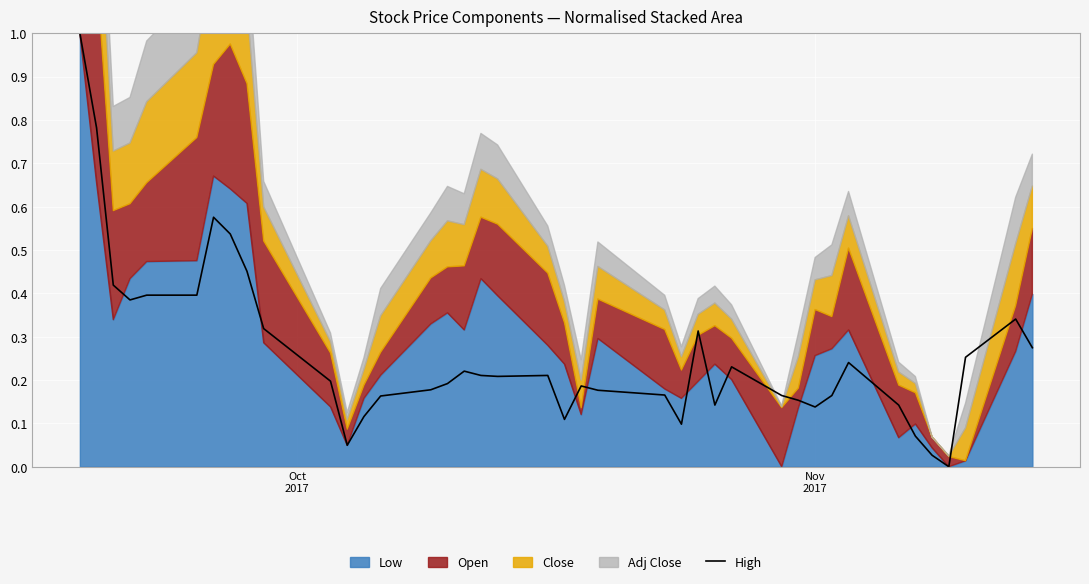

How many interior local valleys (lower than both neighbors) does the data have?

8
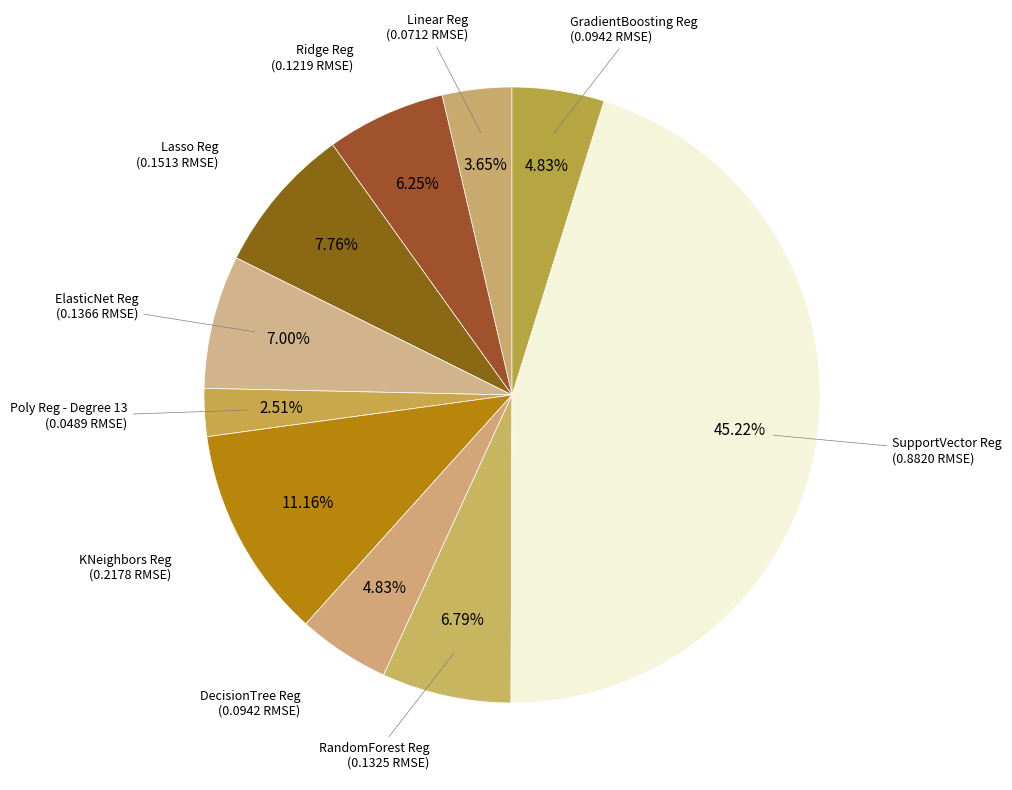

How many slices are in this pie chart?

10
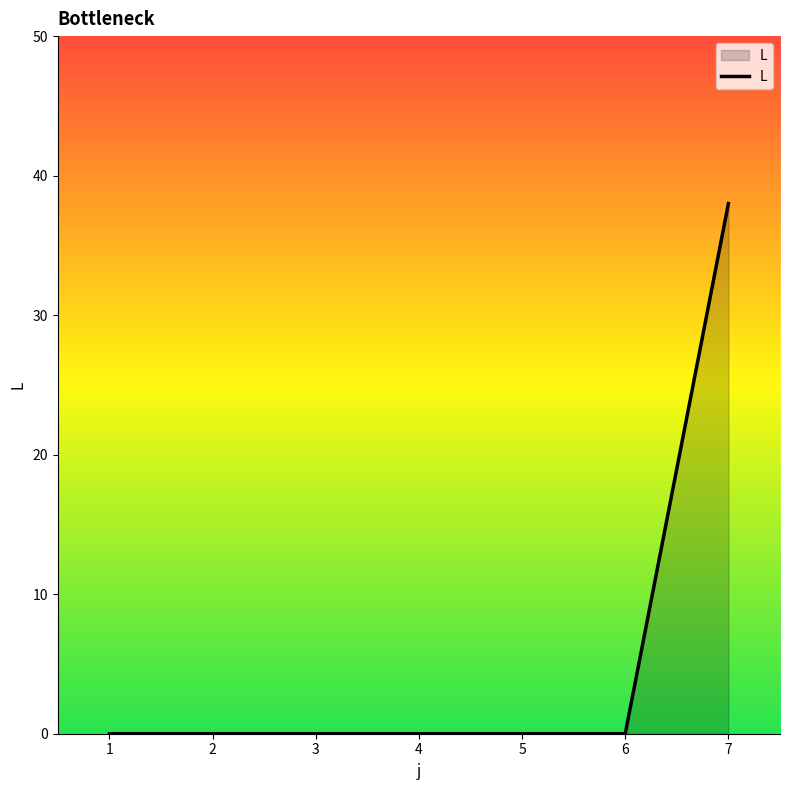

The chart shows a value of -27 at 1. True or false?

False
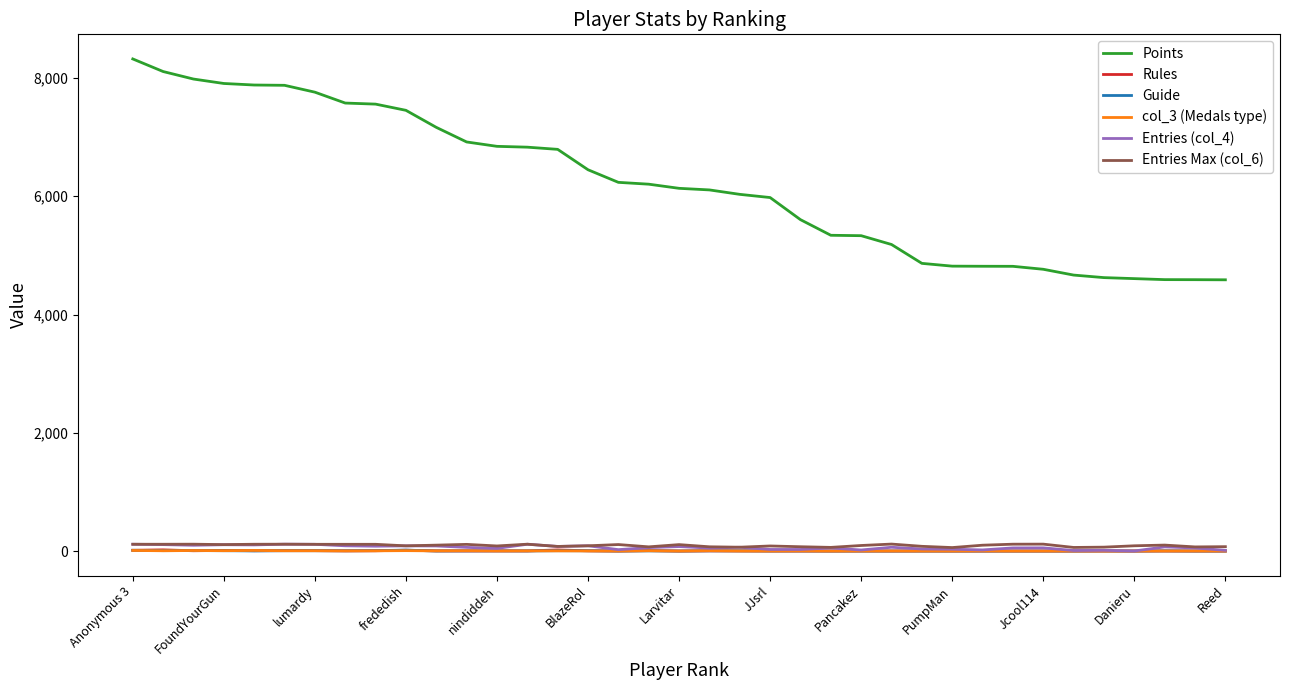

Which series has the largest total across all categories?

Points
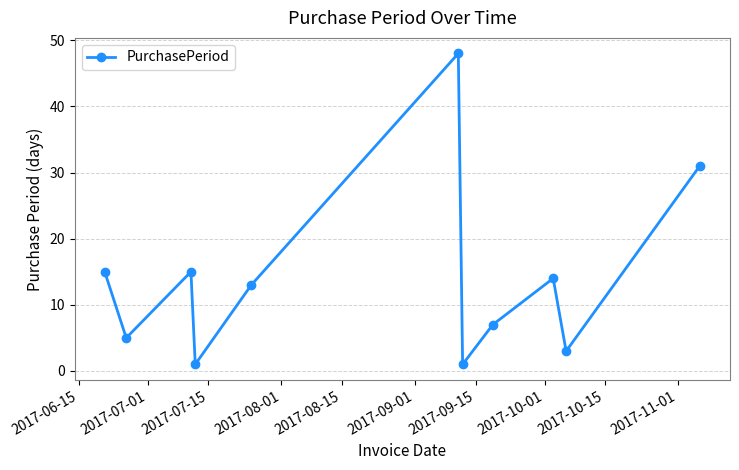

What is the average value?

14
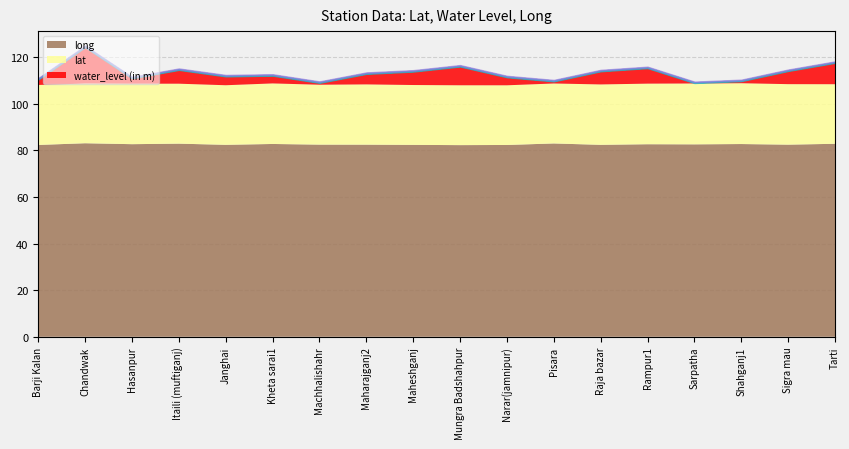

What is the sum of the long values at Itaili (muftiganj) and Raja bazar?

165.1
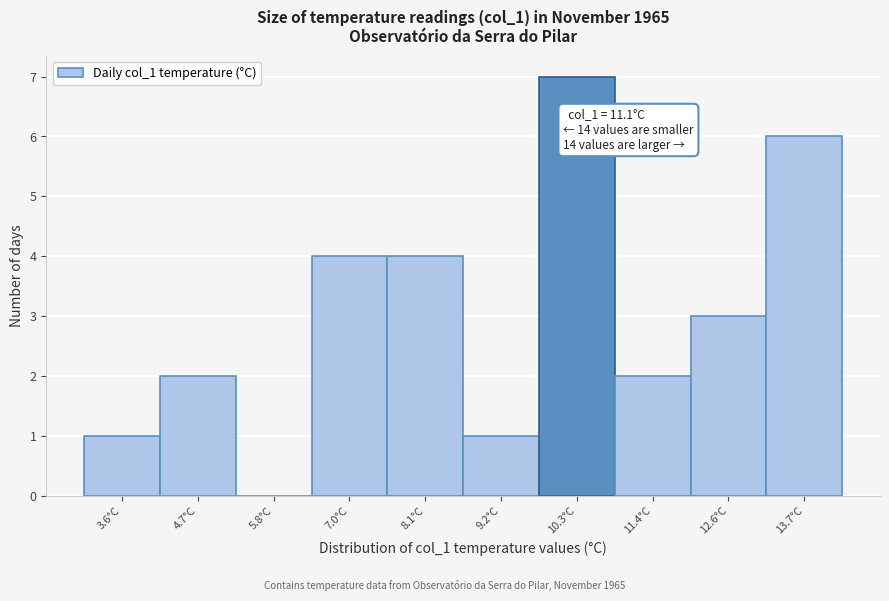

Reading left to right, transcribe all the data shown in this chart.

3.6°C=1	4.7°C=2	5.8°C=0	7.0°C=4	8.1°C=4	9.2°C=1	10.3°C=7	11.4°C=2	12.6°C=3	13.7°C=6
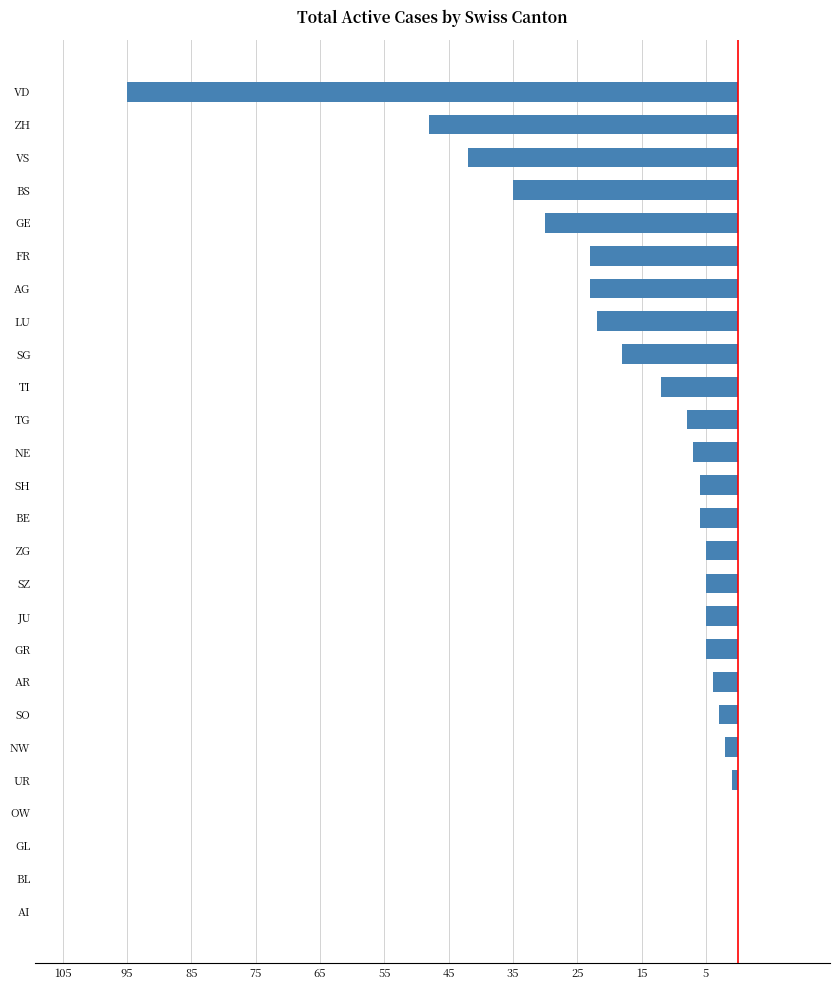

What is the difference between the maximum and minimum values?

95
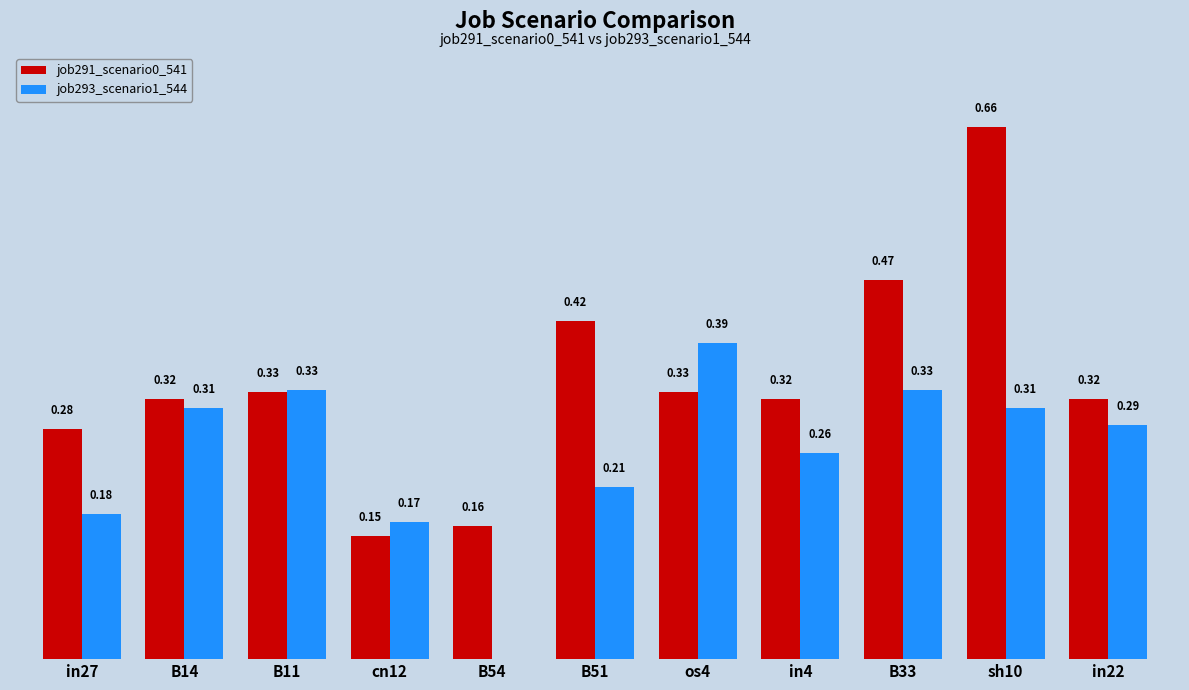

Does the chart contain stacked bars?

No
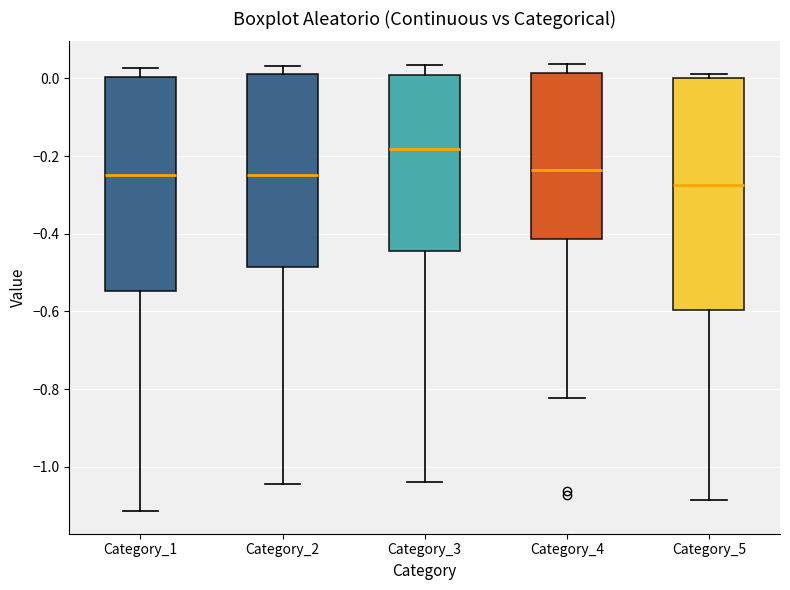

Reading left to right, read every box against the y-axis: the position of its median line, the range the box covers, and the ends of its whiskers. The values are not printed on the chart, so give them approximately, as read against the axis.

Category_1: median -0.24, box -0.54 to 0.00, whiskers -1.12 to 0.02
Category_2: median -0.24, box -0.48 to 0.02, whiskers -1.04 to 0.04
Category_3: median -0.18, box -0.44 to 0.00, whiskers -1.04 to 0.04
Category_4: median -0.24, box -0.42 to 0.02, whiskers -0.82 to 0.04
Category_5: median -0.28, box -0.60 to 0.00, whiskers -1.08 to 0.02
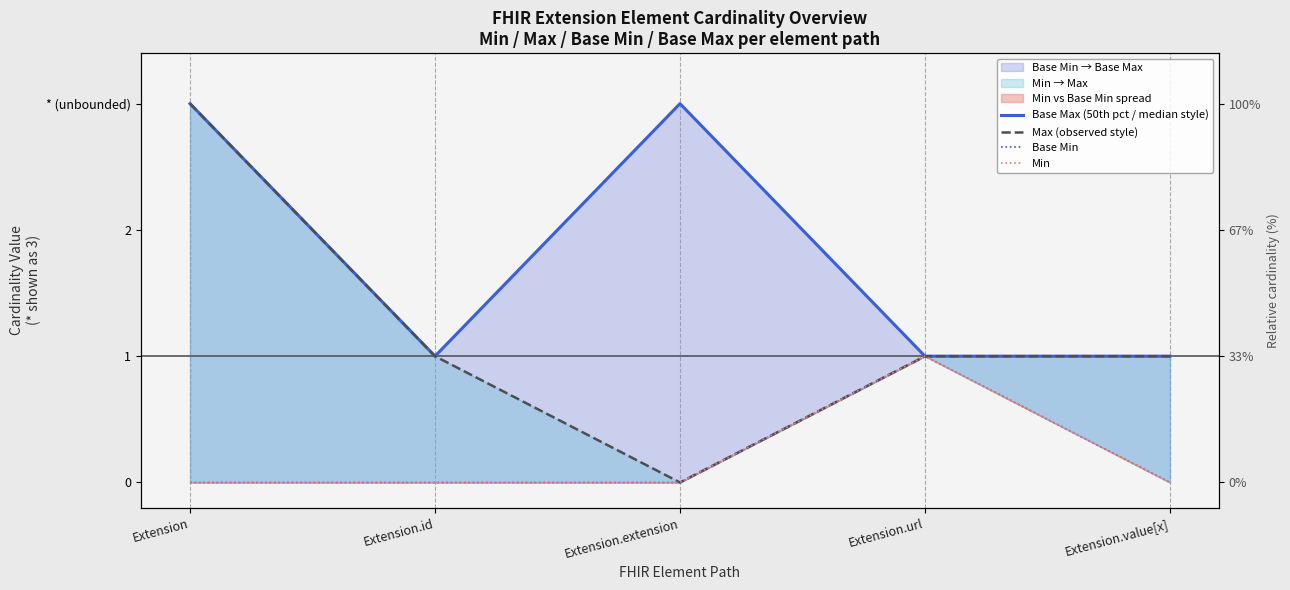

True or false: Base Min and Min cross at least once.

False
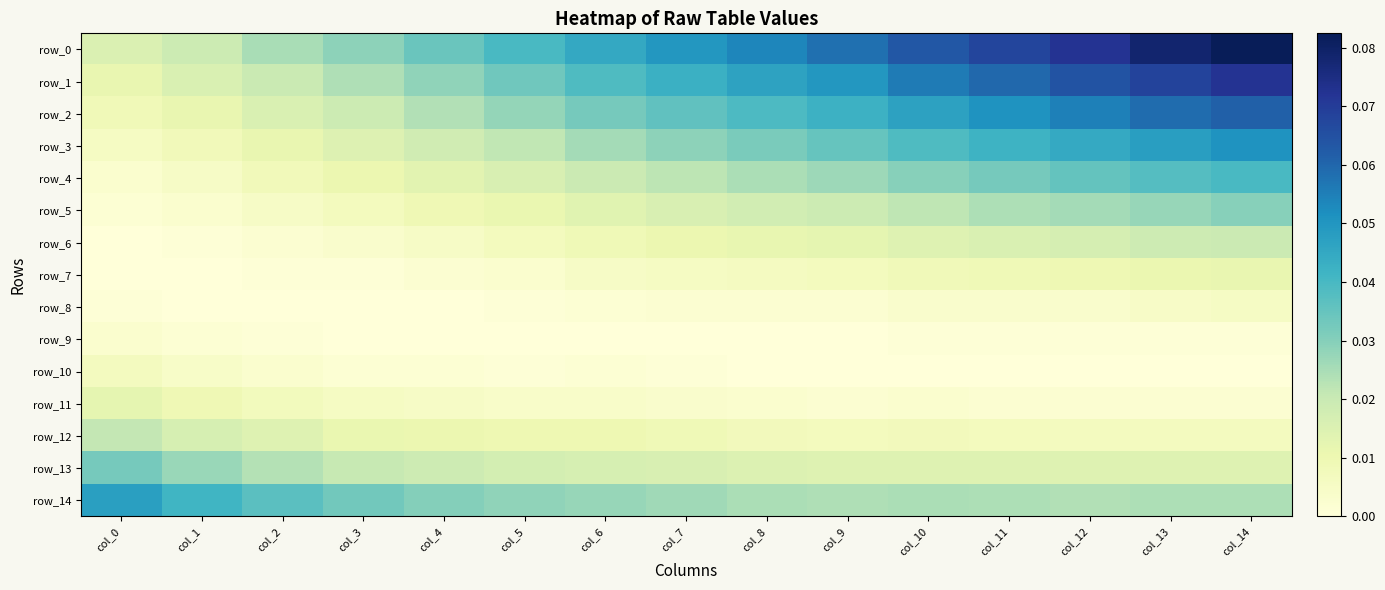

Which series has the largest total across all categories?

row_0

(EXERCISE BRIEF): Write out the whole listing above word for word, leaving out the pictures.

(COMPLETED EXERCISE):
How many interior local valleys (lower than both neighbors) does the data have?

8

How many slices are in this pie chart?

10

The chart shows a value of -27 at 1. True or false?

False

Which series has the largest total across all categories?

Points

What is the average value?

14

What is the sum of the long values at Itaili (muftiganj) and Raja bazar?

165.1

Reading left to right, transcribe all the data shown in this chart.

3.6°C=1	4.7°C=2	5.8°C=0	7.0°C=4	8.1°C=4	9.2°C=1	10.3°C=7	11.4°C=2	12.6°C=3	13.7°C=6

What is the difference between the maximum and minimum values?

95

Does the chart contain stacked bars?

No

Reading left to right, read every box against the y-axis: the position of its median line, the range the box covers, and the ends of its whiskers. The values are not printed on the chart, so give them approximately, as read against the axis.

Category_1: median -0.24, box -0.54 to 0.00, whiskers -1.12 to 0.02
Category_2: median -0.24, box -0.48 to 0.02, whiskers -1.04 to 0.04
Category_3: median -0.18, box -0.44 to 0.00, whiskers -1.04 to 0.04
Category_4: median -0.24, box -0.42 to 0.02, whiskers -0.82 to 0.04
Category_5: median -0.28, box -0.60 to 0.00, whiskers -1.08 to 0.02

True or false: Base Min and Min cross at least once.

False

Which series has the largest total across all categories?

row_0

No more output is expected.